An emulator subsystem generally has two major components. The emulator itself converts the original processor instructions from the application into instructions or groups of instructions appropriate to the processor of the new platform, and executes them. An API translation layer "thunks" API calls from the original platform being emulated into calls to APIs written for the native platform; that is, it intercepts API calls made by an application written for the emulated platform, converts their arguments from the calling convention of the original platform to that of the native platform, then calls an appropriate native-platform module for executing the API function. A translation module or "API thunk" is a piece of program code in the translation layer which executes between a particular original API and the operating system running on the native platform.

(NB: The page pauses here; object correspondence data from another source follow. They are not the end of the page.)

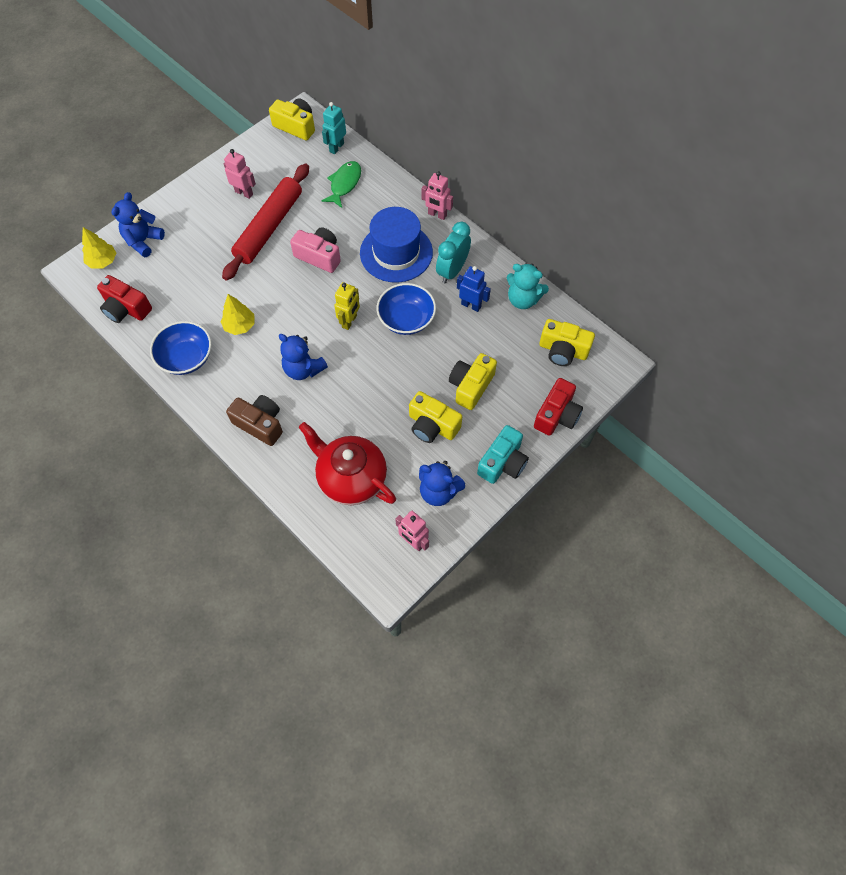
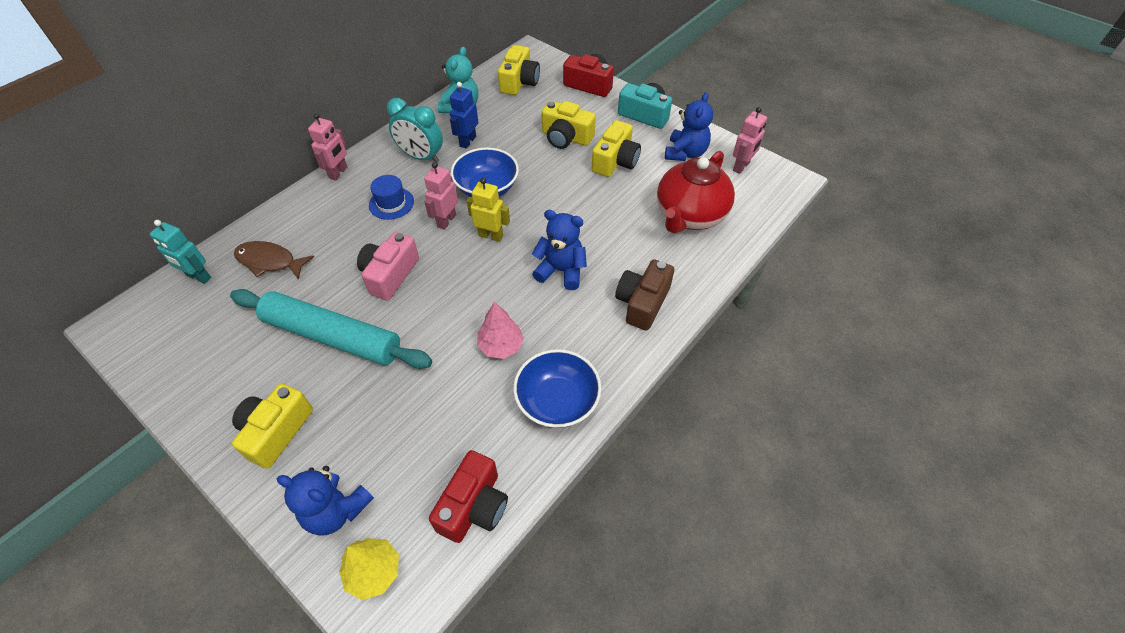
camera: 95 degrees left, 10 degrees down
(240, 325) = (501, 346): yellow tree -> pink tree
(244, 193) = (259, 378): pink robot -> pink robot (446, 221)
(269, 227) = (332, 336): red rolling pin -> turquoise rolling pin
(296, 126) = (138, 329): yellow camera -> yellow camera (276, 431)
(303, 369) = (561, 271): blue teddy bear -> blue teddy bear turned 105 degrees counterclockwise
(344, 184) = (269, 261): green fish -> brown fish
(396, 252) = (391, 203): blue hat -> blue hat, size x0.51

Conventional practice involves hand-writing thunk code for each new and modified API. However, an API set may change daily during the development of an operating system. Also, the number of APIs can be very large. The Microsoft Windows NT operating system, for example, contains more than 3,500 APIs in 42 different DLL modules. Therefore, manual production of individual API translation code becomes increasingly impractical. Increasingly shorter product cycles compounds this problem.
Some interface modules or thunks have been generated from handwritten descriptors for each separate API. However, these must be maintained separately from the APIs themselves, and thus involve costly additional effort. They also suffer from "synchronization" problems: if one or more modules inadvertently escape an update between one development iteration and the next, their down-level code may mistranslate an API, or may crash the system. Such problems can be difficult to find, thus forcing the entire development effort to wait.
Alternatively, a software tool has been employed to create a set of skeleton API thunks as C-language source files which were then hand-modified. This approach is impractical, in that rerunning the tool destroys all the hand edits.